There is a second way to insert data into a table, which is by copying the records from another table. This records inserted are bound at the time of the query. New records added to the original table are not inserted into the target.
The syntax is as follows:
INSERT INTO $TABLE1 SELECT */column1[,column2, ...] FROM $Table2 [WHERE $condition] [LIMIT N]
A user needing to copy data to a target topic where the records are returned from a SELECT statement is quite a common scenario. The SELECT query can be as simple as a wildcard * or as complex as a select from a join while applying aggregation. To keep this example simple let us copy all the records from the customer table into customer_avro one. Executing the following SQL code achieves that:
INSERT INTO customer_avro SELECT * FROM customer /* Output: Insert wrote 2 records */
ANSI SQL supports a construct for deleting records and the Lenses SQL engine has adopted it as well. When it comes to a table representing a topic in Apache Kafka there are two behaviors.

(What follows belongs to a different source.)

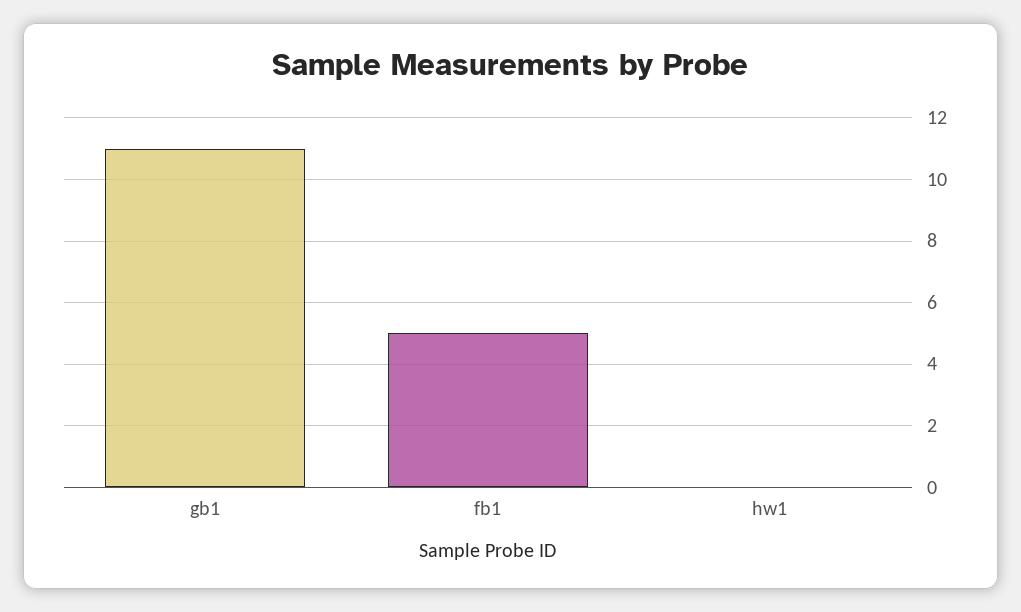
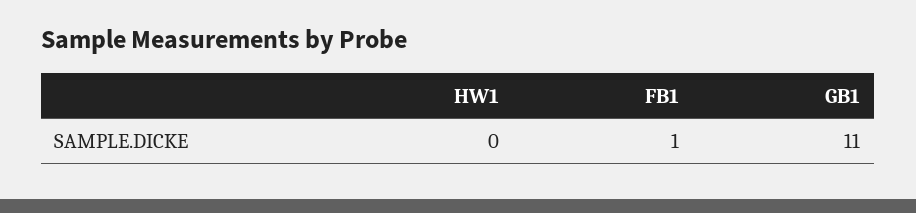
fb1: 5 -> 1

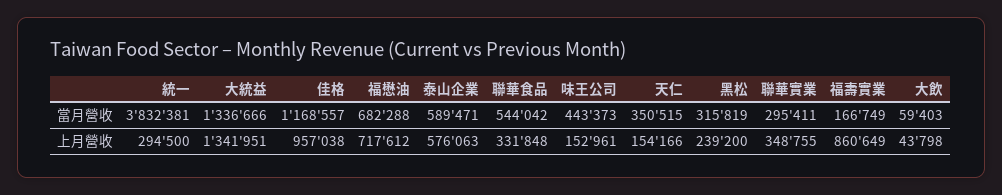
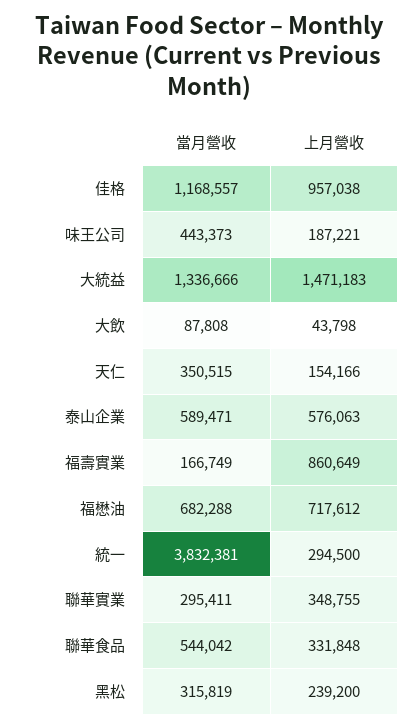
大飲, 當月營收: 59403 -> 87808
大統益, 上月營收: 1341951 -> 1471183
味王公司, 上月營收: 152961 -> 187221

- If the topic is not compacted, then
DELETEexpects an offset to delete records up to. A query to delete the records from the customer
table looks like the following:
-- Delete records across all partitions up to the offset 10 DELETE FROM customer WHERE _meta.offset <=10 -- Delete records from a specific partition */ DELETE FROM customer WHERE _meta.offset <=10 AND _meta.partition = 2
- If the topic is compacted, then
DELETEexpects the record Key to be provided. For a compacted topic a delete translates to inserting a record
with the existing Key but the Value has to be null. For the customer_avro topic (which has the compacted flag on), a delete operation for a specific customer identifier would look like this:
DELETE FROM customer_avro WHERE _key = 'andy.perez'
The delete is an insert operation. Until the compaction kicks in and it completes, there will be at least one record with the Key used earlier. But the latest (or last) record will have the Value set to null.
Truncating a Table¶
At times a requirement to wipe out all the records in a table could pop up. In case of a Kafka topic, if records not aligned with the expected schema have landed to the topic, the user might request for the entire topic data to be deleted. The syntax to use in such a case is as follows:
TRUNCATE TABLE $Table
where the $Table should be the table name to delete all the records for. This operation is only supported on non-compacted topics, which is a Kafka design restriction. To wipe the data from a compacted topic, the user has two options: either dropping and recreating the topic or inserting null Value records for each unique Key on the topic. After rebuilding the customer table to be non-compacted, the truncate can be performed as follows:
TRUNCATE TABLE customer; /* SELECT count(*) FROM customer returns 0 after the previous statement */
Truncating a compacted Kafka topic is not supported, which is an Apache Kafka restriction. A user could drop and recreate the table,
or insert a record with a null Value for each unique key in the topic.